Work instructions - Transcribe the lines below word for word, omitting the pictures from your answer.

Data entries -

########

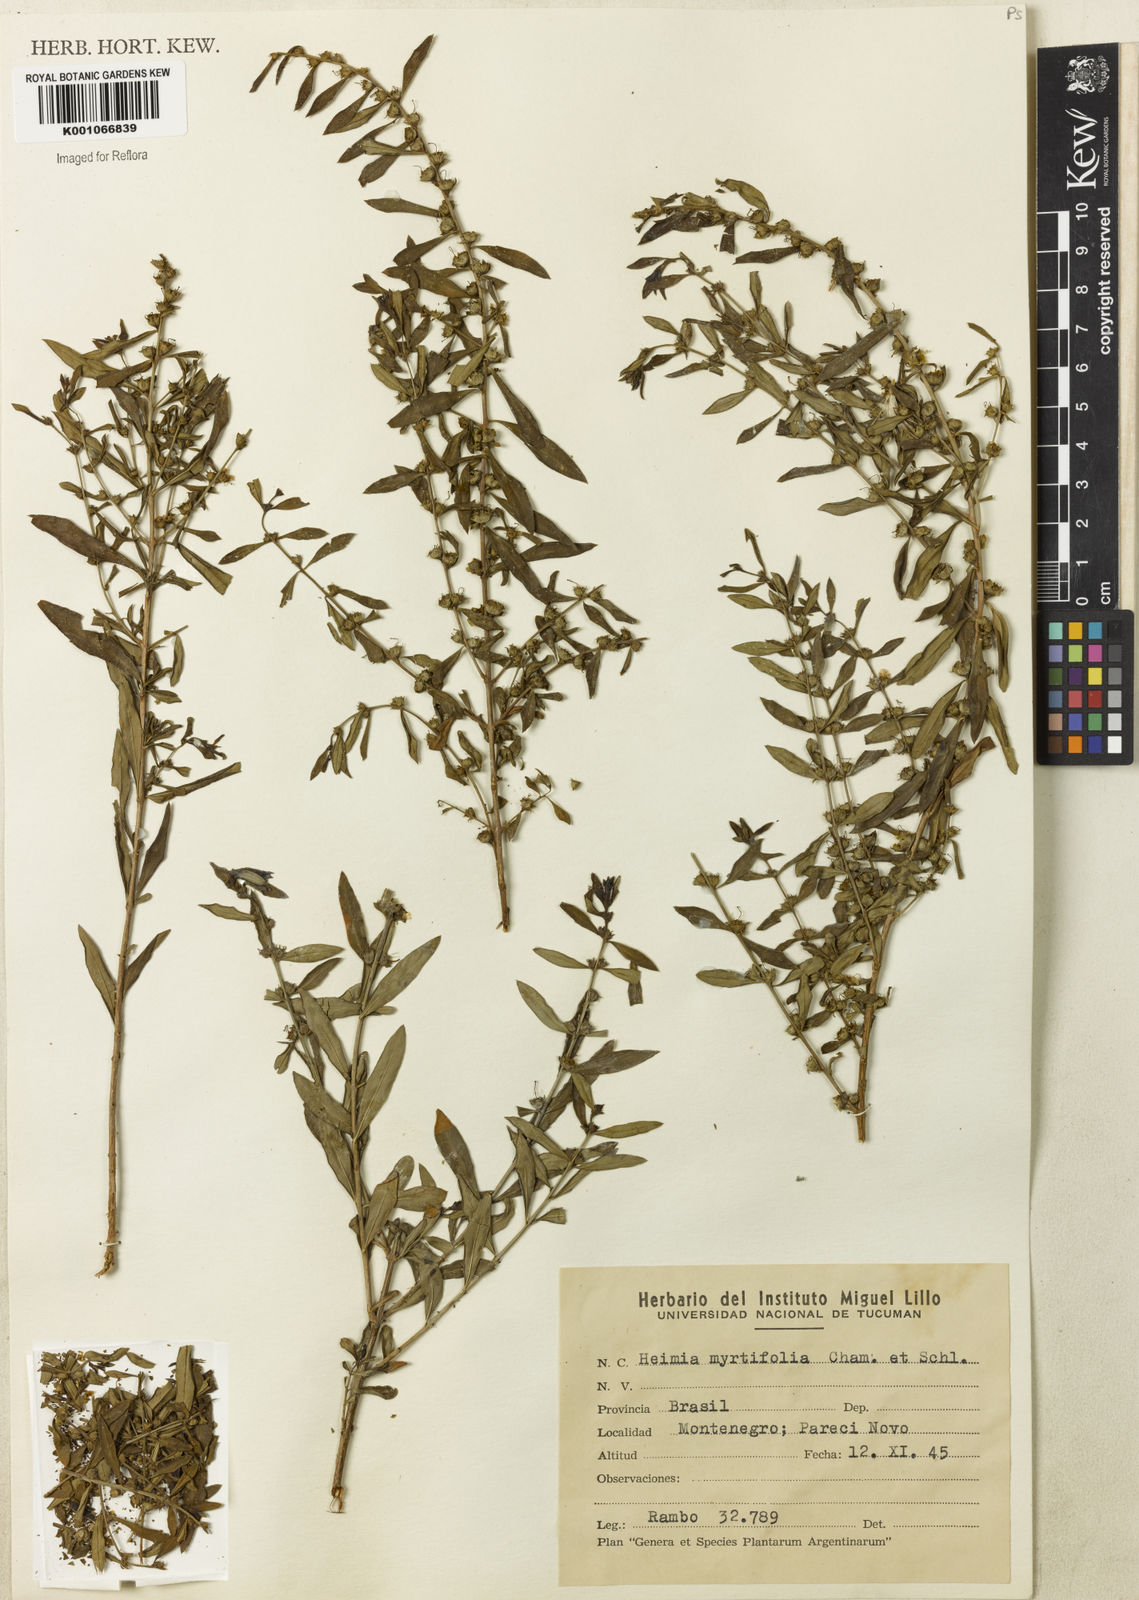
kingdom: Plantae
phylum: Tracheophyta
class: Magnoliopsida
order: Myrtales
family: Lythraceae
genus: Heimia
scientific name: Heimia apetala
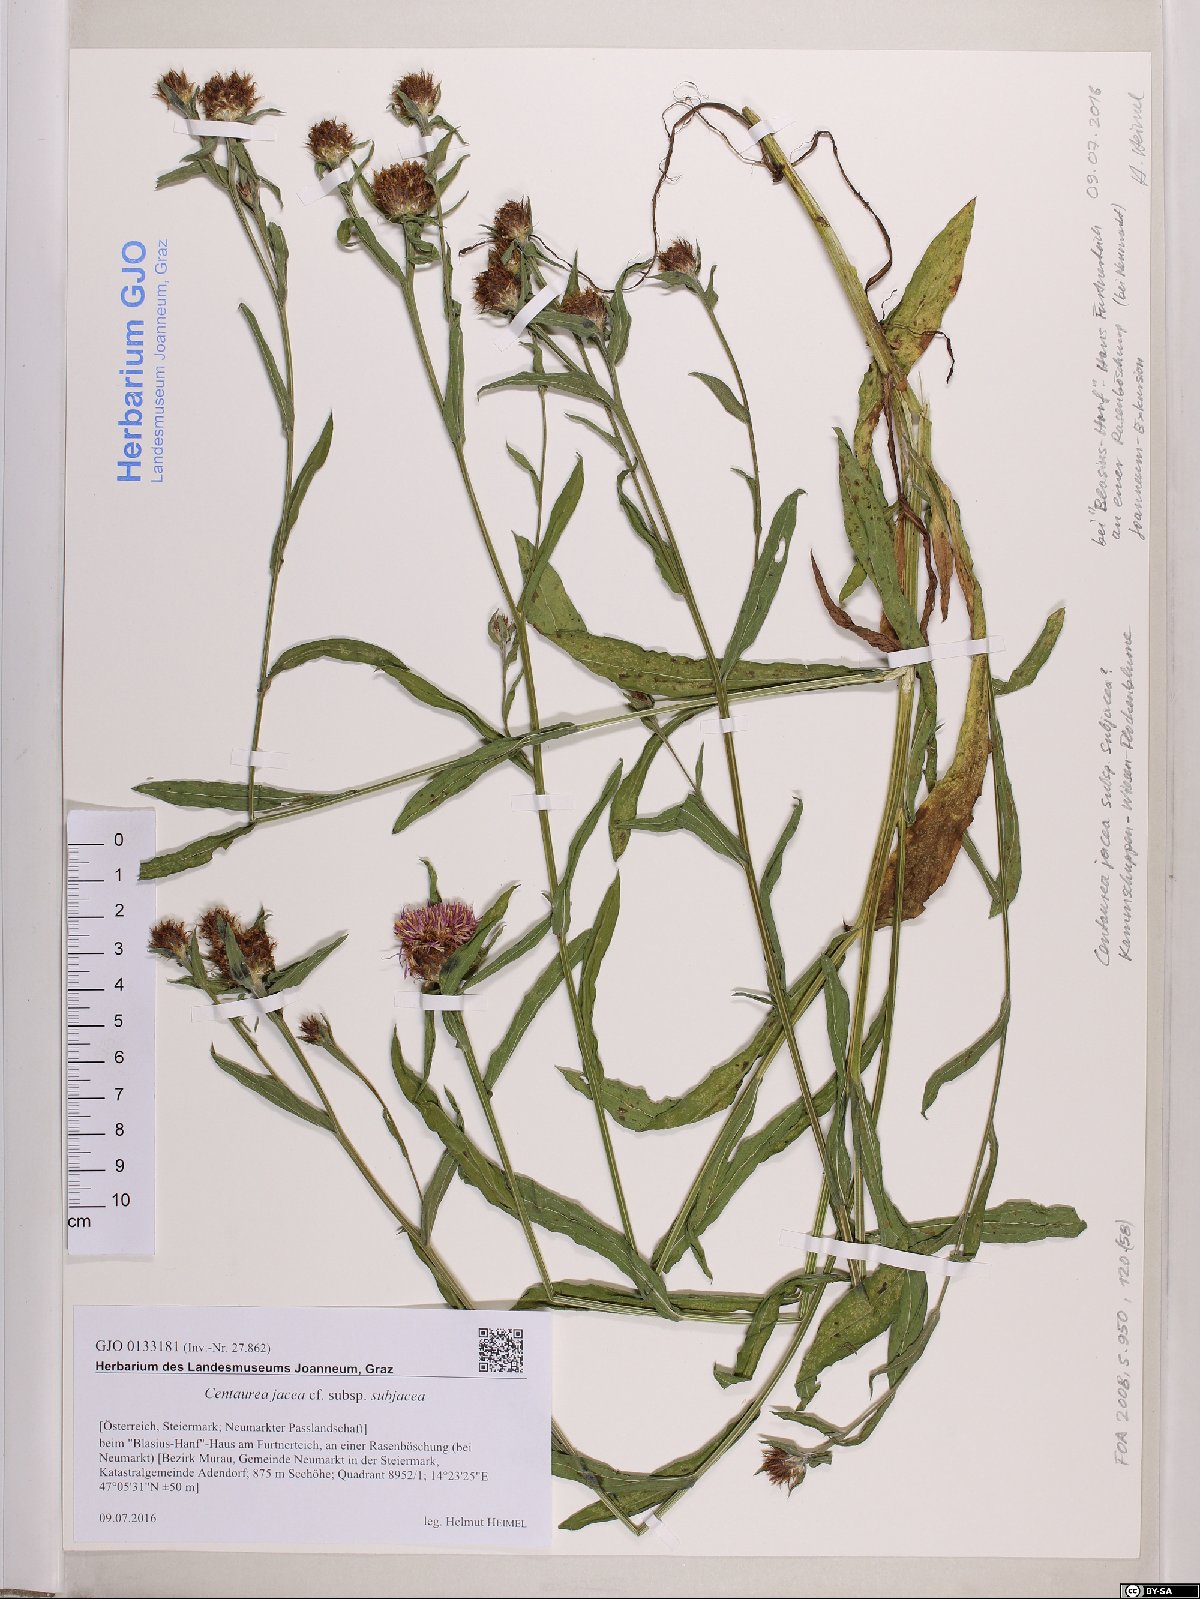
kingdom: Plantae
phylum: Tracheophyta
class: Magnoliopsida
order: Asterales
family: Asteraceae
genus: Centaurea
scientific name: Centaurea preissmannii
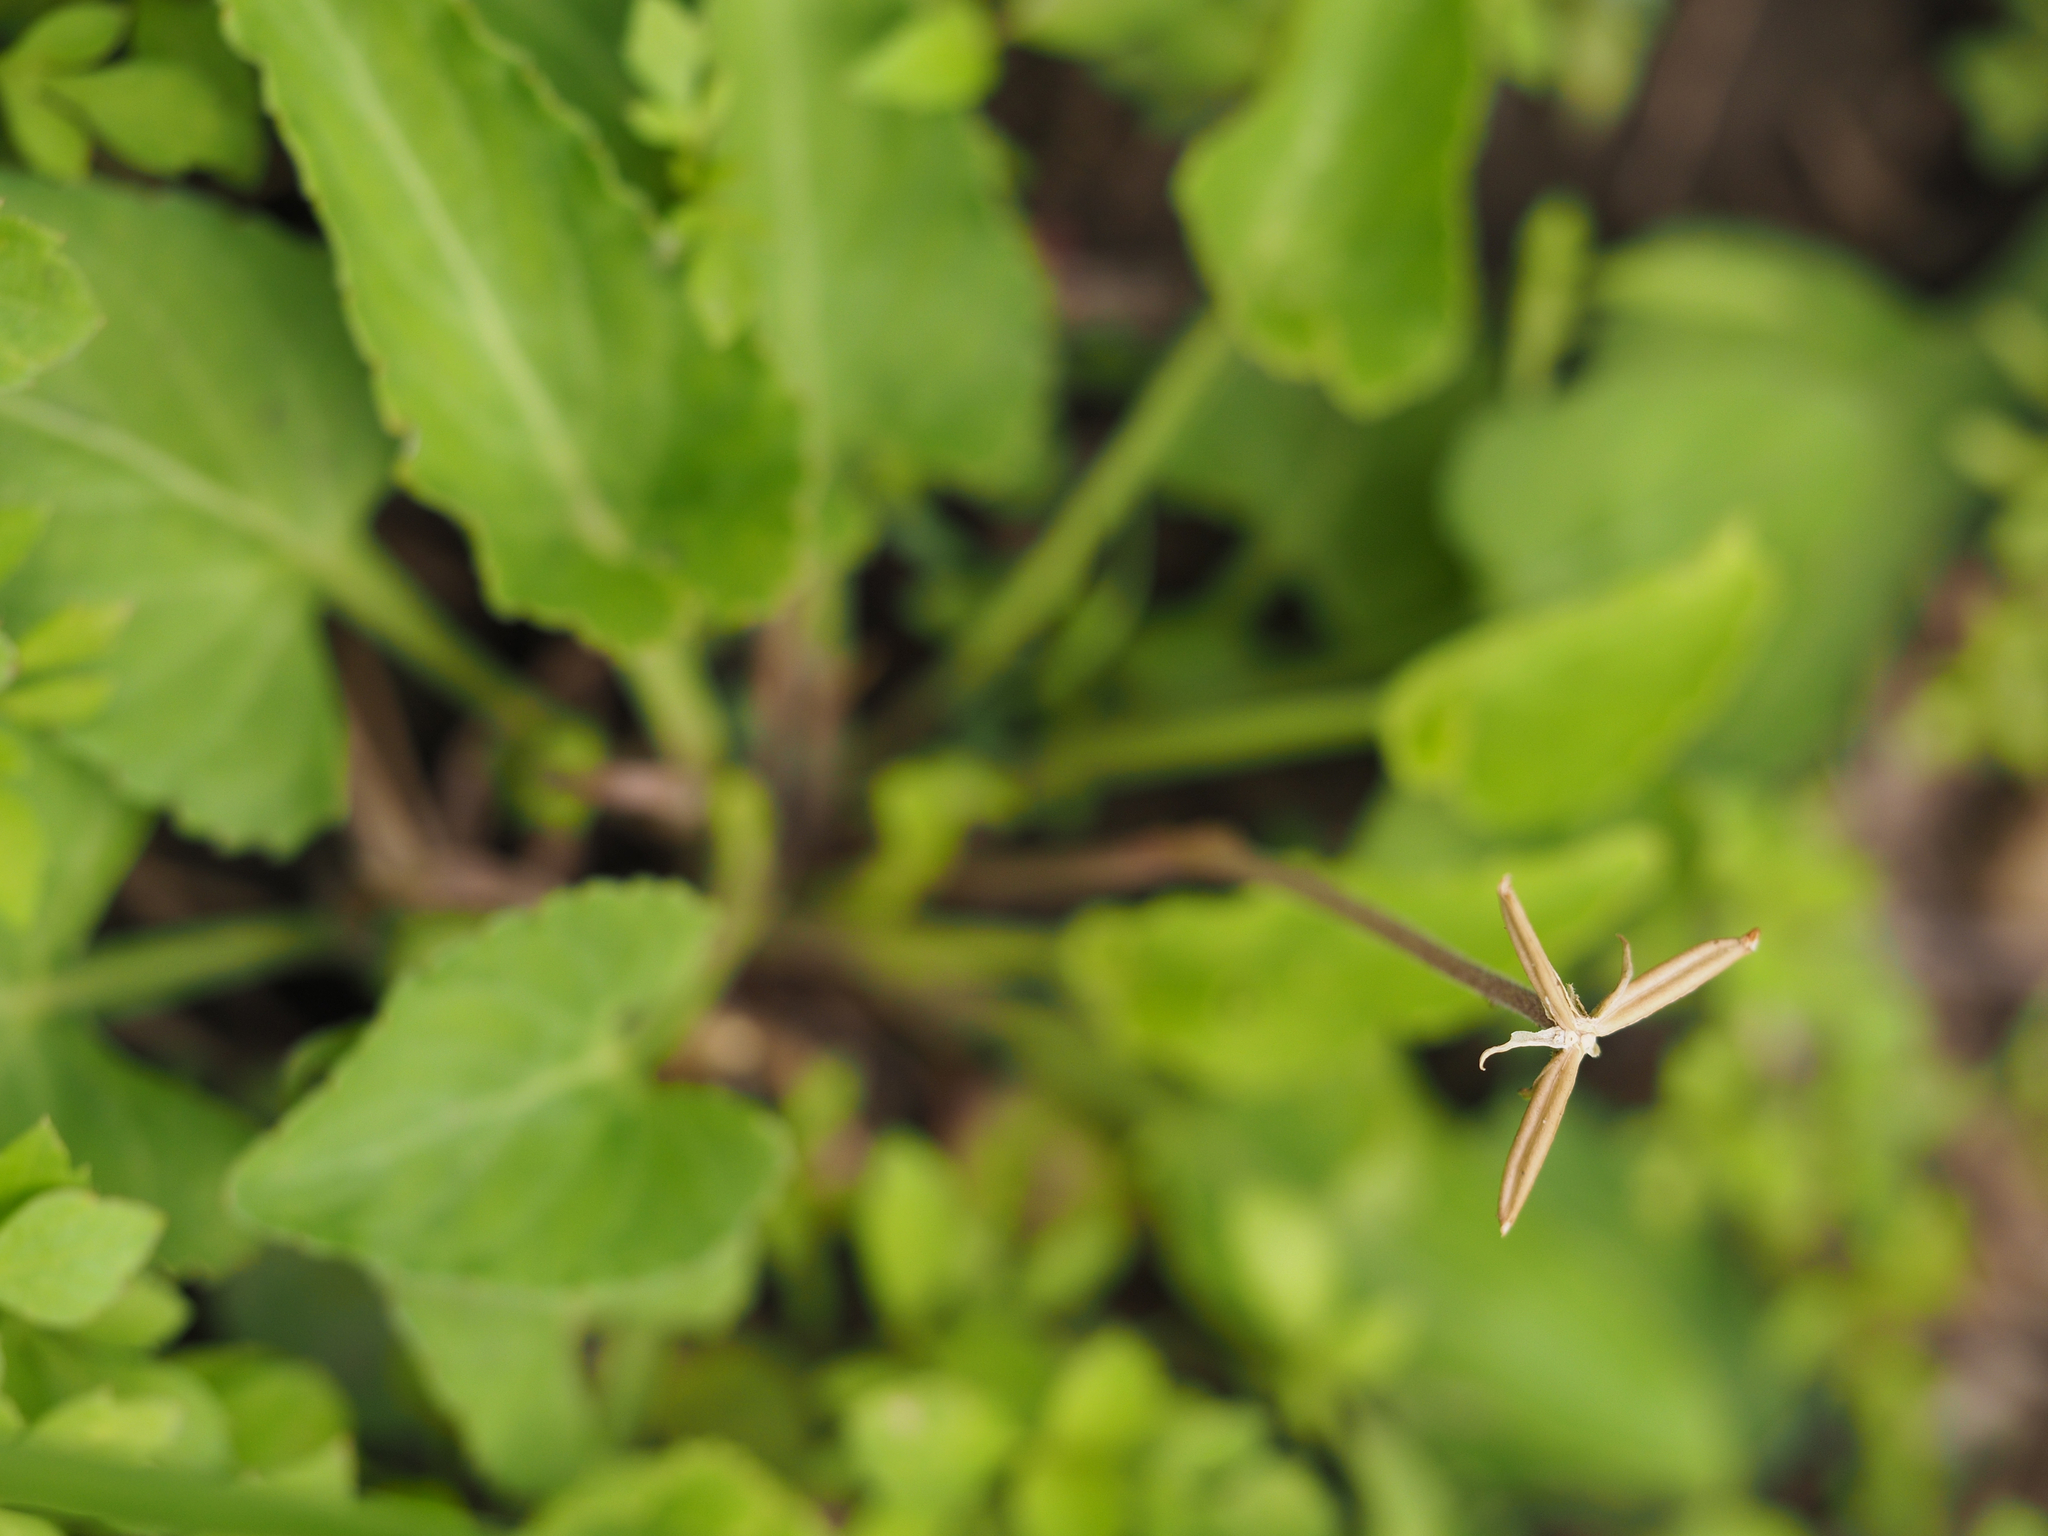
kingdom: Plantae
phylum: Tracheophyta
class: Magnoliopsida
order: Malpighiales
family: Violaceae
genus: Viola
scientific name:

########

Written solution -
kingdom: Plantae
phylum: Tracheophyta
class: Magnoliopsida
order: Myrtales
family: Lythraceae
genus: Heimia
scientific name: Heimia apetala
kingdom: Plantae
phylum: Tracheophyta
class: Magnoliopsida
order: Asterales
family: Asteraceae
genus: Centaurea
scientific name: Centaurea preissmannii
kingdom: Plantae
phylum: Tracheophyta
class: Magnoliopsida
order: Malpighiales
family: Violaceae
genus: Viola
scientific name:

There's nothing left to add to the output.